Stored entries
━━━━━━━━━━━━━━━━━━━━

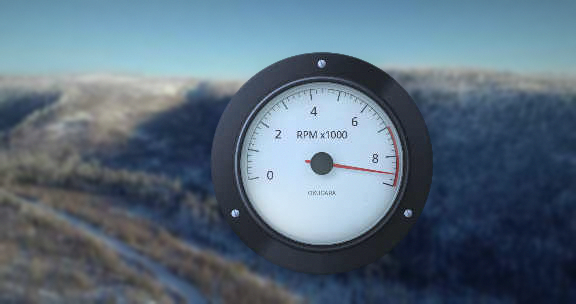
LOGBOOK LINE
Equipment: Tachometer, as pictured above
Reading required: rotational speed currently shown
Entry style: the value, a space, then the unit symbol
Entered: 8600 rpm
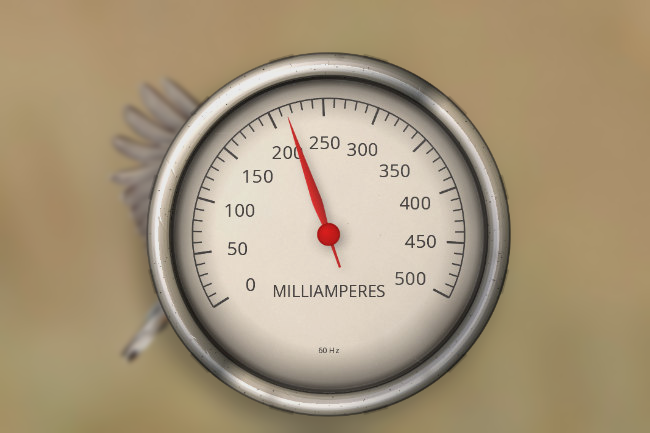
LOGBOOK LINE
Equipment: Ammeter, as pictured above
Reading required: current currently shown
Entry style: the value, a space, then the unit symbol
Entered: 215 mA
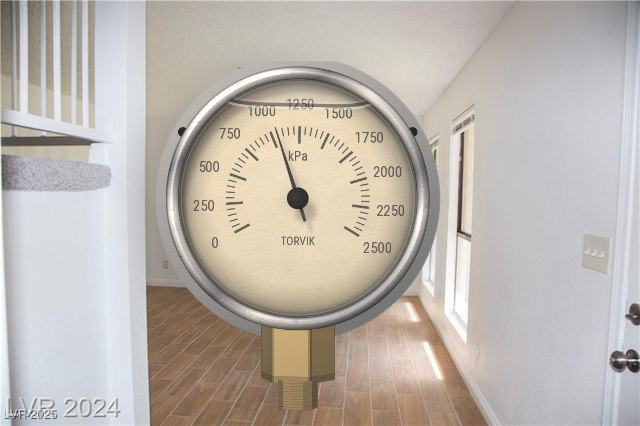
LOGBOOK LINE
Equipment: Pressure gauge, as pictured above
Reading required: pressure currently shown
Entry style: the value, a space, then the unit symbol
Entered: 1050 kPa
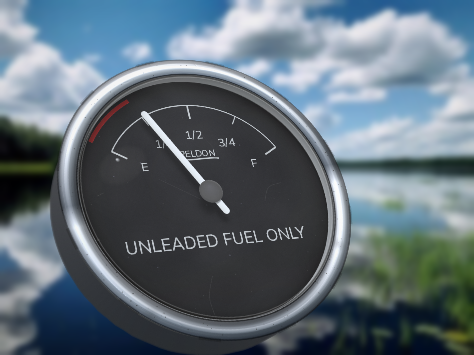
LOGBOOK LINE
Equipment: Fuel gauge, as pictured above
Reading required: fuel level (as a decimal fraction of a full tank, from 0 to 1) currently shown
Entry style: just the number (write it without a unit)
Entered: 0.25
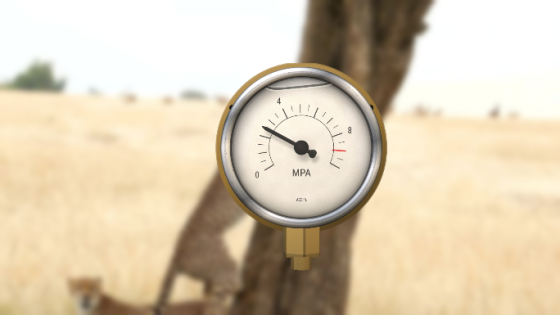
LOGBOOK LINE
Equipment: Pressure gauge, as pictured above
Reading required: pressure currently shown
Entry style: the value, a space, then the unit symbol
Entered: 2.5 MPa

━━━━━━━━━━━━━━━━━━━━

**Work to be completed**.
Reproduce all of the stored entries above word for word, leaving out the pictures.

**Task result**.
LOGBOOK LINE
Equipment: Tachometer, as pictured above
Reading required: rotational speed currently shown
Entry style: the value, a space, then the unit symbol
Entered: 8600 rpm
LOGBOOK LINE
Equipment: Ammeter, as pictured above
Reading required: current currently shown
Entry style: the value, a space, then the unit symbol
Entered: 215 mA
LOGBOOK LINE
Equipment: Pressure gauge, as pictured above
Reading required: pressure currently shown
Entry style: the value, a space, then the unit symbol
Entered: 1050 kPa
LOGBOOK LINE
Equipment: Fuel gauge, as pictured above
Reading required: fuel level (as a decimal fraction of a full tank, from 0 to 1) currently shown
Entry style: just the number (write it without a unit)
Entered: 0.25
LOGBOOK LINE
Equipment: Pressure gauge, as pictured above
Reading required: pressure currently shown
Entry style: the value, a space, then the unit symbol
Entered: 2.5 MPa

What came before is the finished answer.